Life Lessons: I have decided what my superpower would be
Published 28/03/2016 | 02:30
There's a questionnaire in one of the newspapers I buy on a Saturday that I like.
Every week, they ask the same questions of different famous people. One of the questions is: "What would your superpower be?" Many of the A-list say invisibility, because it must be hard to have us saucer-eyed plebs gawking at them all the time.
Of course, an actor asking for invisibility is a joke, they are, by definition, desperate to be seen. The superpower question makes me think, though, about what mine would be.
Invisibility sounds awful. The way I see it, we go through life trying to be noticed, like the tubby kid in PE class, whether in school, work or relationships, we are always inwardly shouting: "Pick me, pick me!" So it sucks when someone doesn't pick you. And that is where my superpower comes in. It dawns on me as I am making the (second) wine run with my flatmate. He is telling me about a woman who went on a round-the-world trip with her partner, only to have him turn around at the first stop and tell her it was over.
I've never met her but I know (having been dumped while printing boarding passes) that if I had a magic wand I'd wave the pain away. Like the Fairy Godmother of break-ups, when your heart gets broken and you think you can't go on - poof! - I appear with a bottle of red wine, a Xanax and my wonderful heartache-reversing wand.
I wouldn't eradicate all the pain, because that raw emotion is life-affirming, character-building and 99pc more likely to make you think twice before dumping someone by text. Also, the immediate dumping aftermath, when your friends feed you wine with a spoon and wipe your nose, is lovely. So I'd let everyone have a day or two of crying in the shower, then I'd arrive with my magic wand just before the 'no one will ever love me' sets in and ping, you're back.
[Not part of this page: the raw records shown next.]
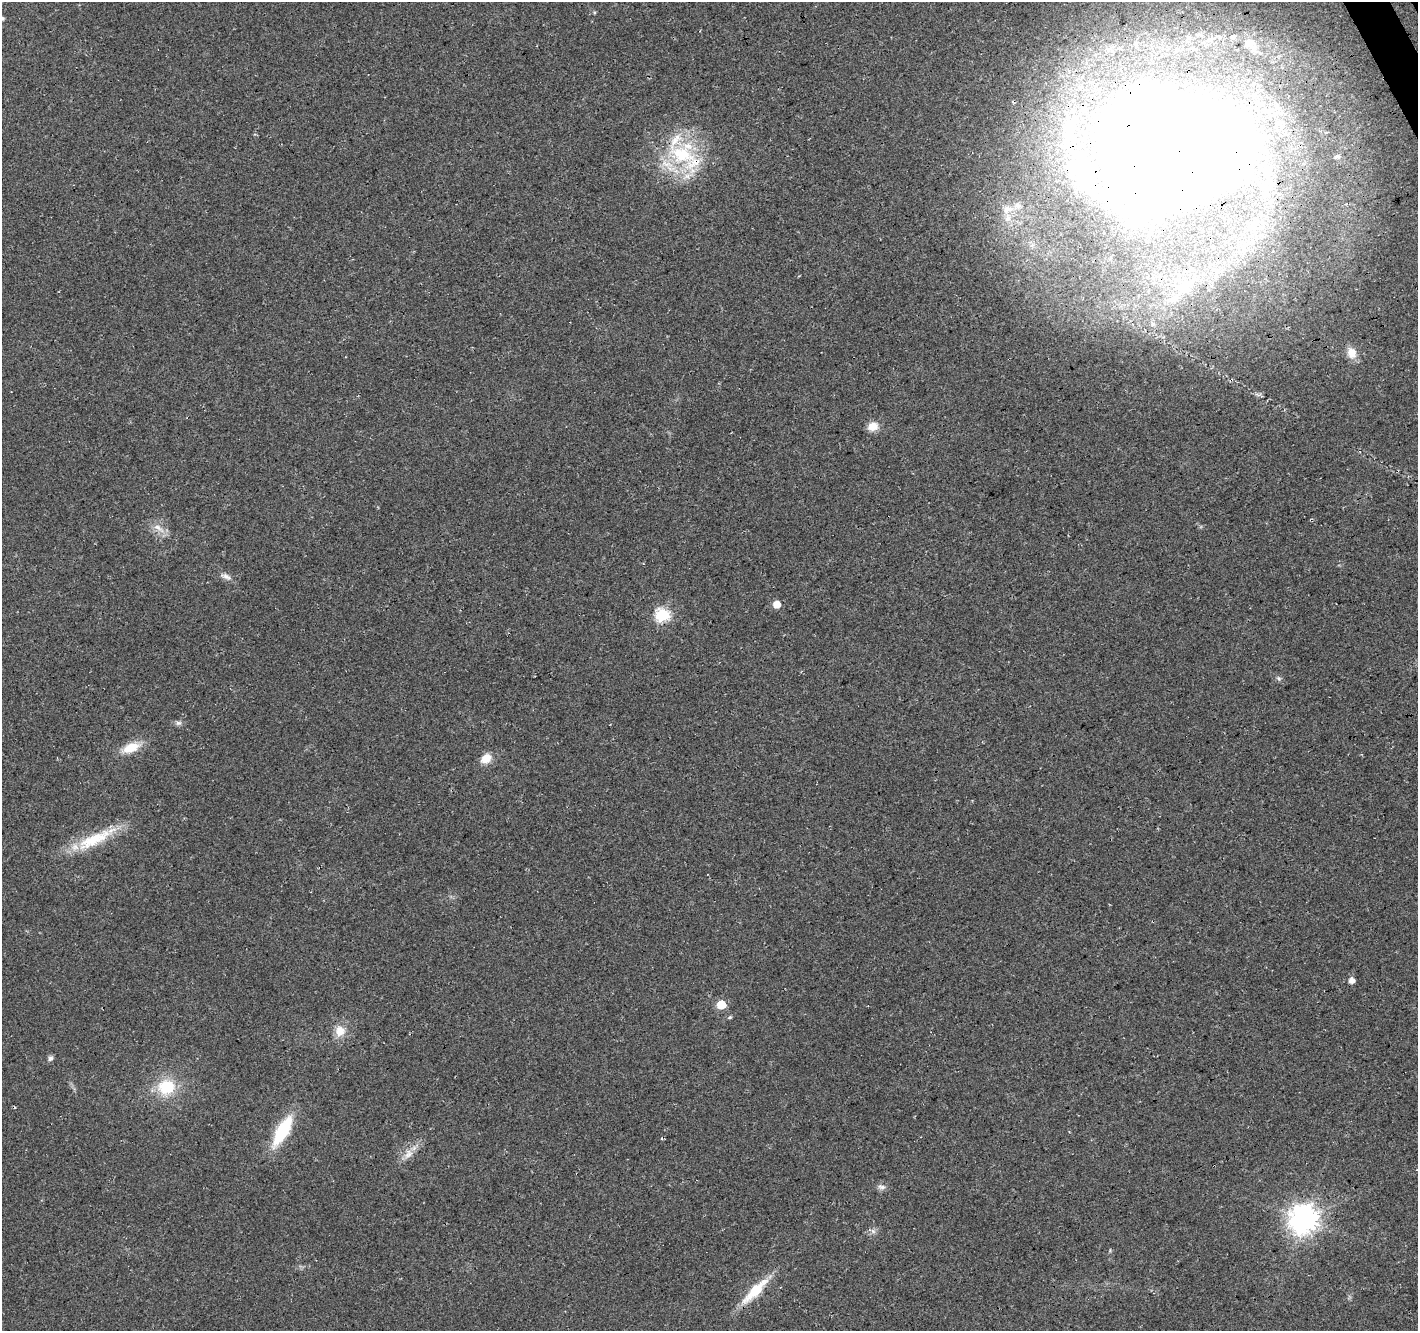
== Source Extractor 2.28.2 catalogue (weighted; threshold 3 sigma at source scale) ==
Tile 10 of 4 x 4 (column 2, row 3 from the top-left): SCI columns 1472-2887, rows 1509-2837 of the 5771 x 5618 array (HDU 1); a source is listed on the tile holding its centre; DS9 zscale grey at full resolution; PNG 1420 x 1333 px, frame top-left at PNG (2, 2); no overlay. Shown black and unused: <1% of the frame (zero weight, under 3 of 4 exposures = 5% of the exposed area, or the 3 px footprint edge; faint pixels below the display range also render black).
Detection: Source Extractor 2.28.2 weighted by HDU 2 'WHT'; one run over the whole footprint, this tile lists its part. Background 0.0916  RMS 0.0093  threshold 0.042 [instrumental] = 3 sigma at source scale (4.5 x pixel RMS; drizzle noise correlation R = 1.50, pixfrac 1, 0.0396/0.0396 arcsec/px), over >= 5 px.
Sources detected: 38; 1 inside a brighter object's white glare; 1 cosmic-ray / hot-pixel residue — not listed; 5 inside a brighter listed object's ellipse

I'm a street angel and a house devil too
When I open my mouth, my mother comes out. She had a certain way of looking at you. A withering expression where you knew to retreat hastily.
I can remember situations where she held a door open for someone and they walked straight through without a thank you and she would say in a very caustic, posh and clipped way: "Don't mention it".
As my twilight years approach, I'm rapidly morphing into her. I was coming down a narrow road the other day with parked cars on the other side and I nicely waved a car through.
He struggled to pass me by and started glaring at me. An ugly specimen. Before, I would have mouthed swear words at him but I rolled down the window and said: "It's your lack of gratitude I have an issue with." There's decorum for you. Mother would have been proud.
Singing the re-entry blues after a break
I got an email on Monday morning, thanking me, amongst others, for our participation on a trip. We'd had a great time he said. We'd been in Italy, he said. Skiing, he said. When I looked up from my gardening-shredded cuticles, I did have a vague recollection of somewhere chilly. Pasta, skis, dancing, laughing... We'd got back on Saturday evening but this was Monday, a full 36 hours of real life later and reality was showing its teeth. I was back at work, I'd gone grocery shopping, the bank card was rejected, the stairs needed vaccuming. Had I really been away?
On a guided tour, you only have to worry about appropriate outfits and whether you need to pee. All the important stuff involving where and how is decided for you. Granted, on this one, with the skiing and all, I was also supposed to contribute by staying upright but they were very understanding about the fact that I struggled with that a lil more than others.
Because of their divine absence of any great need to be responsible, guided tours are extreme versions of any holiday. Even if you don't quite forget your troubles, the physical distance dilutes them. Perspective or escapism, who cares? A change really is as good as a rest.
But no matter the distance or degree of rest, reality can often seem turbo-turgid when you land back. In the dazzling glow of an impending break, certain jobs will be graaaaaaaand to finish at 6am on your returning Monday, the insurance shop-around and broken fridge light will all be easy "when you get back". But in the shadow of a retreating break, even emptying the dishwasher feels like a psychic attack. It's okay. This too will pass. It's just the re-entry blues.